There is definitely no “One size fits all” solution and especially, in a Start-up environment, you are always running behind Features, Timelines or Customers (scope, timeline, or cost in conventional PMI model).
So, After some due research to account for the recent advances in Logstash and Beats. I narrowed down on the possible contenders that can power our little log management system. They are,
- ELK Stack
- Graylog
- Logstash
(I did not consider anything exotic or involves us paying (in future) anything more than what we pay for it in first year. So, some great tools like splunk, nagios, logpacker, logrythm were not considered)
Evaluation Process:
I started experimenting with Graylog, due to familiarity with the tool. Configured it the best way, I felt it appropriate at that point in time. However, the collector I had used (Sidecar ) had a major problem in sending files over 255KB and the interval was less than 5 secs.

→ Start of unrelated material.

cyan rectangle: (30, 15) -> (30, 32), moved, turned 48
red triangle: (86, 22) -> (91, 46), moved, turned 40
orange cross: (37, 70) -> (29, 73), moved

One of the main use-case for us is to ingest the actual JSON data from multiple sources. (We run a polynomial regression across multiple sources, and use the n th derivatives to do further business operations). When the daily logs you need to export is in upwards of 500MB for an app (JSON logs), add other application log(s), web-server, load-balancers, CI (Jenkins), database, redis and … yes, you get the point?
(())Upon further investigation, The sidecar collector was actually not the culprit. Our architecture had accounted for several things, but by design, we used to hit momentary peaks in CPU utilisation for the “Merges”.
So, once the CPU hit 100% mark, sidecar started behaving very differently. But, ultimately fixed it with a patched version of sidecar.